With more than 200 confirmed cases of coronavirus in Italy as of Monday, February 24, public and private art institutions in the northern part of the country have begun to close—for at least one week. Museums in the regions of Lombardy, Piedmont, Veneto, Emilia-Romagna, Liguria, Trentino-Alto Adige, and Friuli-Venezia Giulia have been ordered to close while authorities work to contain the virus, according to a report by the Art Newspaper.
Among the affected museums in Venice are the Peggy Guggenheim Collection, the Palazzo Ducale in Piazza San Marco, ARTnews Top 200 Collector François Pinault‘s Palazzo Grassi, and the Museo del Vetro. In Milan, the Fondazione Prada, La Scala opera house, and the Duomo di Milano have shuttered, and the Castello di Rivoli outside Turin has also closed its doors.
Alma Zevi gallery in Venice said it would be closed until March 2, and it will reschedule a conversation between artist Juliana Cerqueira Leite and writer Lisa Hilton that had been set to take place on February 28. Victoria Miro said its gallery in Venice would remain closed until March 3.
In Seoul, where over 600 coronavirus cases have been reported as of Monday, museums are also experiencing closures. Impacted institutions in Seoul include the Leeum Samsung Museum of Art, the National Museum of Modern and Contemporary Art, and the National Museum of Korea, all of which are closed until further notice. The BBC reported that South Korean president Moon Jae-in called the recent rise in cases in the country “a grave turning point.”

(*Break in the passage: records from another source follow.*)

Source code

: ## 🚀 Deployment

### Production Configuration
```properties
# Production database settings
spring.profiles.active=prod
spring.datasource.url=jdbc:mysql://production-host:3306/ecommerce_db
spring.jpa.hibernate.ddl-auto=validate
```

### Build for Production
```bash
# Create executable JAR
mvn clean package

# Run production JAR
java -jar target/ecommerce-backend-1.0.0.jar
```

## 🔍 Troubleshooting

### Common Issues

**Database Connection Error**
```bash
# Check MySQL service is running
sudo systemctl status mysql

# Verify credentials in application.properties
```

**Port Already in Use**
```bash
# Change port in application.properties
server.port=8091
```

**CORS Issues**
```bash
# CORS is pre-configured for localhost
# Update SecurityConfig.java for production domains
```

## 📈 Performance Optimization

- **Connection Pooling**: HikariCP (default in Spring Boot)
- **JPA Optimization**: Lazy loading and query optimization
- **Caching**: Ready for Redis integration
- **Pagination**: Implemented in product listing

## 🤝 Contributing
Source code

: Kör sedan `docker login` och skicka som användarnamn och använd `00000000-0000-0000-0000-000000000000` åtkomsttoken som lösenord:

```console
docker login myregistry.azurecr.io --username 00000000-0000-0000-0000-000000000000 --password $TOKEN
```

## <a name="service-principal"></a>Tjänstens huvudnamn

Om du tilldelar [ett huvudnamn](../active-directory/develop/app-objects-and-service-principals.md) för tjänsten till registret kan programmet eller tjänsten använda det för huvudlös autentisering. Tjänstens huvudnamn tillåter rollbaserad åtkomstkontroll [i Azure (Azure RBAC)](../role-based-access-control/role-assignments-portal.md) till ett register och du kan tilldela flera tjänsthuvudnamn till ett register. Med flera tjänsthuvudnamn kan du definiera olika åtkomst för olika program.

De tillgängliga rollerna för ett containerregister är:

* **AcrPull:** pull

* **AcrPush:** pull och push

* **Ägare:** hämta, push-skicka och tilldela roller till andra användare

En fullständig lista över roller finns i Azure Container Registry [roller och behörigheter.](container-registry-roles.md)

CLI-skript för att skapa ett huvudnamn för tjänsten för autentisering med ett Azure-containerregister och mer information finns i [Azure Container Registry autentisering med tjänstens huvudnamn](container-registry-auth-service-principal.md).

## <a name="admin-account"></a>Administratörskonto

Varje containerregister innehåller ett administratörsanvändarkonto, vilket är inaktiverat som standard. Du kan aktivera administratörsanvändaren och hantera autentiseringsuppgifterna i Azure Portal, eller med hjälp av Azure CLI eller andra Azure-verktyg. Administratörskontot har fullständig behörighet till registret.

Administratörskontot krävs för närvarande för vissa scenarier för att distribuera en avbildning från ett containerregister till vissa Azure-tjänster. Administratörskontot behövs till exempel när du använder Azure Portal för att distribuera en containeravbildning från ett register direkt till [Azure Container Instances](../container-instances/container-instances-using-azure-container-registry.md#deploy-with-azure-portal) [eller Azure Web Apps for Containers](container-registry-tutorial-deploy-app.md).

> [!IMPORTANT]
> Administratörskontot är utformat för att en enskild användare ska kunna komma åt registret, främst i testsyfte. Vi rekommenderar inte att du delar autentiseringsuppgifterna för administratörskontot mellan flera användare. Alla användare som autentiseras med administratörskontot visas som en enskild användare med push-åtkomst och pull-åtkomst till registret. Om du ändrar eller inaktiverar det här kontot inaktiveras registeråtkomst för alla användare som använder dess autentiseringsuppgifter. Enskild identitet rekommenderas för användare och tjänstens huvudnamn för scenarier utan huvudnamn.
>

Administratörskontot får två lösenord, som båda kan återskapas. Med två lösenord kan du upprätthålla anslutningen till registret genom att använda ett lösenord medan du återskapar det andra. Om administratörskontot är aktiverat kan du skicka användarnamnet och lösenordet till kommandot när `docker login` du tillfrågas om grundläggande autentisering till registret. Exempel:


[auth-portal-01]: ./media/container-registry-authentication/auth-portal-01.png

Museum closures in South Korea and Italy follow news that Sotheby’s will relocate its modern and contemporary Hong Kong sales to New York in April due to travel restrictions associated with the virus. The spread of the virus also informed the cancellation of Art Basel Hong Kong earlier this month and temporary museum shutdowns throughout China and Hong Kong. China’s UCCA Center for Contemporary Art was forced to postpone three exhibitions as a result of officials’ recommended closures.